Nominal capacity: Battery discharge capacity when 0.2c.
Residual capacity: Residual capacity of the battery.
(8) Over discharge: discharge continues when the end-of-discharge voltage is lower than the specified voltage. It is easy to leak or affect the service life of the battery.
8.Self discharge
The capacity loss process when there is no connection with external load. Lithium ion battery has a very low self-discharge rate. The average self-discharge rate of different types of lithium ion battery is about 1% to 5% per month.
9.Utilization
Percentage of actual discharge capacity to theoretical capacity.
10.Open circuit voltage
The voltage between the positive and negative terminals when the battery is not loaded.
11.Closed circuit voltage
It also known as working voltage, the voltage between the positive and negative terminals when the battery is loaded. Compared to other types of battery, such as nickel-based battery and lead-acid battery, lithium ion battery has a higher working voltage. The working voltage of lithium ion battery is generally 3.2 to 3.8 V, so lithium ion battery require fewer cells for the same assembly voltage.
12.Internal resistance
The resistance to current flowing through the battery during operation. The resistance between the positive and negative ends of the battery is the sum of the resistance of the collector, the active substance of the electrode, the diaphragm and the electrolyte. A large battery internal resistance reduces the battery discharge voltage and shortens the discharge time. The smaller the value, the better the performance.
13.Shelf/storage life
The time that the battery can be placed under certain parts without load to achieve the performance degradation to a specified degree.

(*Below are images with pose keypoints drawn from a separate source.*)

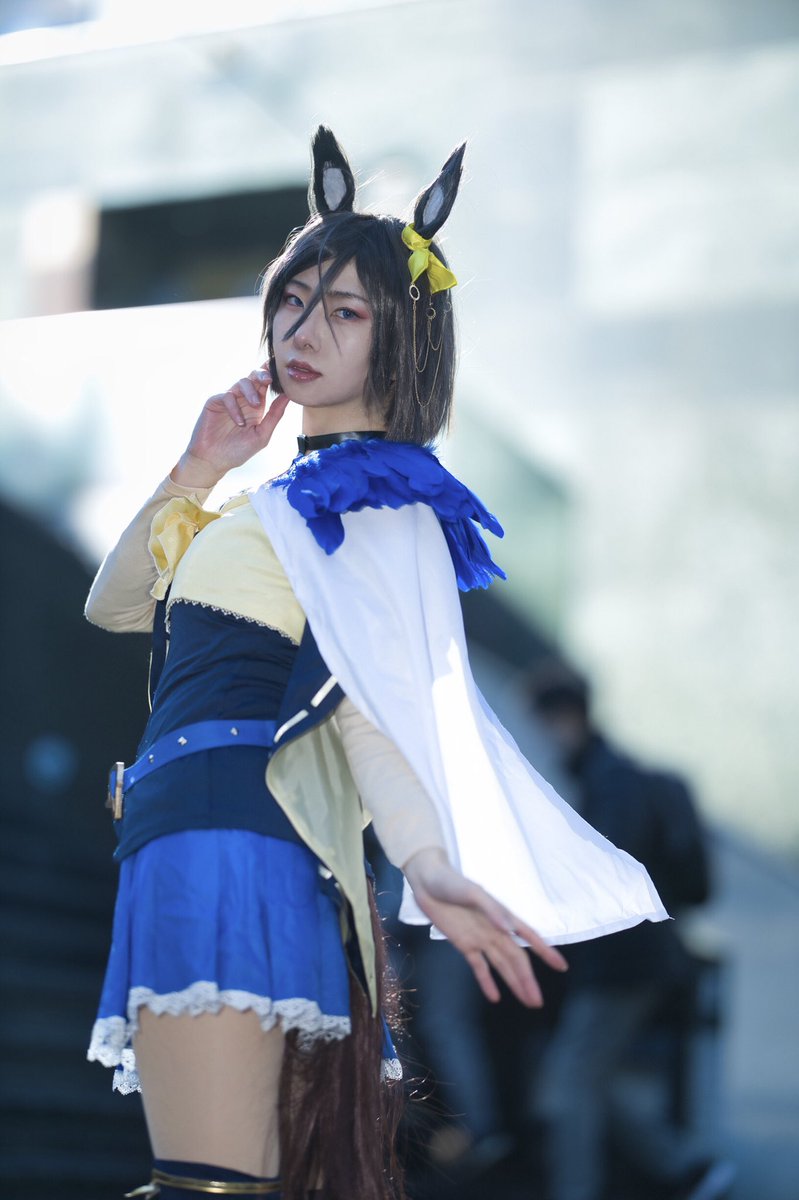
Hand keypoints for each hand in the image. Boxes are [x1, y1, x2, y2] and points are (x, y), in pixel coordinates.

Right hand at [171, 364, 289, 487]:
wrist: (214, 461)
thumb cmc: (238, 451)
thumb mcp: (262, 435)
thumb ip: (275, 415)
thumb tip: (288, 396)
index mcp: (256, 406)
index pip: (265, 385)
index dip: (272, 375)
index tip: (281, 372)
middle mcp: (243, 400)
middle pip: (254, 377)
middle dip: (262, 374)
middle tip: (268, 379)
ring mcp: (229, 400)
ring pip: (241, 382)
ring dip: (251, 391)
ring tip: (255, 405)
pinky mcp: (215, 402)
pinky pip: (227, 396)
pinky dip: (235, 407)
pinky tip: (239, 422)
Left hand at [402, 848, 567, 1006]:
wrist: (427, 882)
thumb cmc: (451, 882)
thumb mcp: (472, 892)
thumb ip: (492, 910)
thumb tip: (510, 929)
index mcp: (502, 917)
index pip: (529, 937)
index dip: (545, 952)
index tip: (561, 966)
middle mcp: (495, 931)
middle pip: (516, 959)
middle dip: (528, 980)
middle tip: (538, 1002)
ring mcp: (480, 939)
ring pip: (502, 966)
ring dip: (514, 984)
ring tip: (527, 1003)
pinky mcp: (465, 945)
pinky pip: (479, 967)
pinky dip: (487, 982)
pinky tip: (495, 997)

14.Cycle life of lithium ion battery
The number of charge and discharge times that can occur when the capacity and other battery performance meet the specified requirements. Lead-acid batteryhave a cycle life of about 300 to 500 cycles, while the cycle life of lithium ion battery can reach thousands.
15.Memory Effect
When the battery in discharge if the capacity is not used up, then after charging the battery, the discharge capacity can only reach the level of the last discharge, any method is impossible to restore its rated capacity. Lithium ion battery have no memory effect. So you don’t have to wait until the battery runs out to charge it.
16.Liquid leakage
It means the leakage of electrolyte from a battery. But that rarely happens with lithium ion battery, which are completely sealed during manufacturing.
17.Short circuit
The state of the internal positive and negative electrode of battery forming electrical path: mainly due to the destruction of the diaphragm mixed with conductive impurities, the formation of dendrites, etc.